## Recorded data:
* * * * * * *
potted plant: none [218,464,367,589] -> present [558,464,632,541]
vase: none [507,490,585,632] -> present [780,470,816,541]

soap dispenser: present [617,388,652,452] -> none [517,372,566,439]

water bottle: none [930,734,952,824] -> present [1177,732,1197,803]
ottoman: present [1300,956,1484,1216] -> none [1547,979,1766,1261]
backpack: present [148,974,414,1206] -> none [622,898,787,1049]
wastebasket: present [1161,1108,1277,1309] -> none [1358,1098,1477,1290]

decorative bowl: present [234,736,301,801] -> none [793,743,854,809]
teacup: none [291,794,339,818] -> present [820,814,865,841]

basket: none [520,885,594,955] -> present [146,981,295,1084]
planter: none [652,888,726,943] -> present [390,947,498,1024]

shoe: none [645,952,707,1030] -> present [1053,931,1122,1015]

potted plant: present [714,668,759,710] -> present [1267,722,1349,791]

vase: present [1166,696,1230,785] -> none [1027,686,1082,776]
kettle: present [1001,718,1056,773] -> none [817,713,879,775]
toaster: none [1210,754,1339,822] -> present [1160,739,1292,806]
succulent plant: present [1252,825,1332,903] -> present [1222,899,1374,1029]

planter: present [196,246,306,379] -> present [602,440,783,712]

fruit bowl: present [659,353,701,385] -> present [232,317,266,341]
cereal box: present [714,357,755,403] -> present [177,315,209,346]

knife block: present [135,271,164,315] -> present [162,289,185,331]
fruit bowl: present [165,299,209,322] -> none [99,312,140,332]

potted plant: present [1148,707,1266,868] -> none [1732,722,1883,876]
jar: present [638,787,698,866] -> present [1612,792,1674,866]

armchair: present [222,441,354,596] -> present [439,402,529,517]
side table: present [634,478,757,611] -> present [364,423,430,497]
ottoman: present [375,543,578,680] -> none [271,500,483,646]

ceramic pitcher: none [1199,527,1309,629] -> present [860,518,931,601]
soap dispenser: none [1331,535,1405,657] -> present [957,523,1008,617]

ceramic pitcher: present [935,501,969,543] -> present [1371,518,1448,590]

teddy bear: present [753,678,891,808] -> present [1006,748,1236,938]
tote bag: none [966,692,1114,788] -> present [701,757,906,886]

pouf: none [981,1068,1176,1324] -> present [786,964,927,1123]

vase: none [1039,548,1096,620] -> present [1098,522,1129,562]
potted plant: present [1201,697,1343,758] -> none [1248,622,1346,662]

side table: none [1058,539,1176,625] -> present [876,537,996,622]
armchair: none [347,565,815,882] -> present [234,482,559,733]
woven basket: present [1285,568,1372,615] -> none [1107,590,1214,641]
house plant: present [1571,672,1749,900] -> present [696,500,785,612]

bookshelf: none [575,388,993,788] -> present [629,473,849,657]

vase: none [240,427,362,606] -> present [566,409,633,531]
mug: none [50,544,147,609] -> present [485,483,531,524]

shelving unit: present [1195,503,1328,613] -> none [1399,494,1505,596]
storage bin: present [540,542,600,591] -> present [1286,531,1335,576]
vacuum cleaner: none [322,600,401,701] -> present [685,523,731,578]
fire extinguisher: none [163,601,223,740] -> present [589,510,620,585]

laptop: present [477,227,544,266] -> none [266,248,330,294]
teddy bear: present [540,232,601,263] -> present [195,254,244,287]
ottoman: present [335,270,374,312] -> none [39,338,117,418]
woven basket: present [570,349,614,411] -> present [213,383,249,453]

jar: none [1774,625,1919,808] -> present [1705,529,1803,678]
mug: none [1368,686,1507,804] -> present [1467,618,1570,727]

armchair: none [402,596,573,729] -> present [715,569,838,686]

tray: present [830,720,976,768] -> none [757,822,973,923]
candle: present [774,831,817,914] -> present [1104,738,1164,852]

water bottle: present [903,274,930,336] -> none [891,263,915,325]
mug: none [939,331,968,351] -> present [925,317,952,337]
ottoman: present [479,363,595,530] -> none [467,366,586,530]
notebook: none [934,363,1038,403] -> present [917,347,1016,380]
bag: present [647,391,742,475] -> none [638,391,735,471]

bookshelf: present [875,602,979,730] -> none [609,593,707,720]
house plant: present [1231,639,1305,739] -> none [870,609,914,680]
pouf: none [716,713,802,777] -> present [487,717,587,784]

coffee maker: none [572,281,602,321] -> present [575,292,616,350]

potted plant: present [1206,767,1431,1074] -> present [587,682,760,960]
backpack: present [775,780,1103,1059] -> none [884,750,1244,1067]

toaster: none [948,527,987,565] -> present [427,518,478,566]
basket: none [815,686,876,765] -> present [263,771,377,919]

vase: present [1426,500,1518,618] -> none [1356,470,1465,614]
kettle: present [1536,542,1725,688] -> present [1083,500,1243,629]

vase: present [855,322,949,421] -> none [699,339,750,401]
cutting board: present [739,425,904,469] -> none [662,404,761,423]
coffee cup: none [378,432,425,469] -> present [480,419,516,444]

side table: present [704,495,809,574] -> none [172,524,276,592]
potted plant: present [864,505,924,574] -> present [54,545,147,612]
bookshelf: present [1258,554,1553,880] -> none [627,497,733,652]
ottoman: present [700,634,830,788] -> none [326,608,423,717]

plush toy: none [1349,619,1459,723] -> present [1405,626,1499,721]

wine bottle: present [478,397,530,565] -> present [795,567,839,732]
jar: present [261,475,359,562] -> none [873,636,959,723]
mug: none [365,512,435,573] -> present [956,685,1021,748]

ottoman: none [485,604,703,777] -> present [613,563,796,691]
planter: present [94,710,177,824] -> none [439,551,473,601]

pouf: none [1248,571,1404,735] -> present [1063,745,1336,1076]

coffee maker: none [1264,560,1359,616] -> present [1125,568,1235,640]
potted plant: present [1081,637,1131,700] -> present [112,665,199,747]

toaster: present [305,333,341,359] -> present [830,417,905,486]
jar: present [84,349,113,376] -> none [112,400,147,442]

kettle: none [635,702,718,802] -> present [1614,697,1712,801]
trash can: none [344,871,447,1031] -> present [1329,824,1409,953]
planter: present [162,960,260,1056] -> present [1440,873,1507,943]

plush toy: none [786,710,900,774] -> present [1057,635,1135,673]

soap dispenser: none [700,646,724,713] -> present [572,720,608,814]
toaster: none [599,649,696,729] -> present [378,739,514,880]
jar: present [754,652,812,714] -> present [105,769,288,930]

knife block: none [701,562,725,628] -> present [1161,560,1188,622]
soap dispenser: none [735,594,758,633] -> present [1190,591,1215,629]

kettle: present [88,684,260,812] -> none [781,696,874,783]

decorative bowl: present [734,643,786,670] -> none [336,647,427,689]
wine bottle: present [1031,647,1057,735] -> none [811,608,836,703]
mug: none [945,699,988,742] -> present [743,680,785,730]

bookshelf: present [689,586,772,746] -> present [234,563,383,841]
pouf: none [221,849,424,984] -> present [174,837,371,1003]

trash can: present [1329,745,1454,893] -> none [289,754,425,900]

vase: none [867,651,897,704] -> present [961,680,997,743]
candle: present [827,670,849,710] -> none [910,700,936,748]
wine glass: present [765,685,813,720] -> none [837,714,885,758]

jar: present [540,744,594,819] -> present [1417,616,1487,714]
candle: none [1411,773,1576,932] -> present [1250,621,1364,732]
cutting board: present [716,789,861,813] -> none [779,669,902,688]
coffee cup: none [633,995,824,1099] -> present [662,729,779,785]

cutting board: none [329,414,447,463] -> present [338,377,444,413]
* * * * * * *
## Problem to solve:
Each line of the data that contains "bookshelf" belongs in the answer.

## Finished exercise:
bookshelf: none [575,388,993,788] -> present [629,473,849,657]
bookshelf: present [875,602,979,730] -> none [609,593,707,720]
bookshelf: present [1258,554,1553,880] -> none [627,497,733,652]
bookshelf: present [689,586,772,746] -> present [234,563,383,841]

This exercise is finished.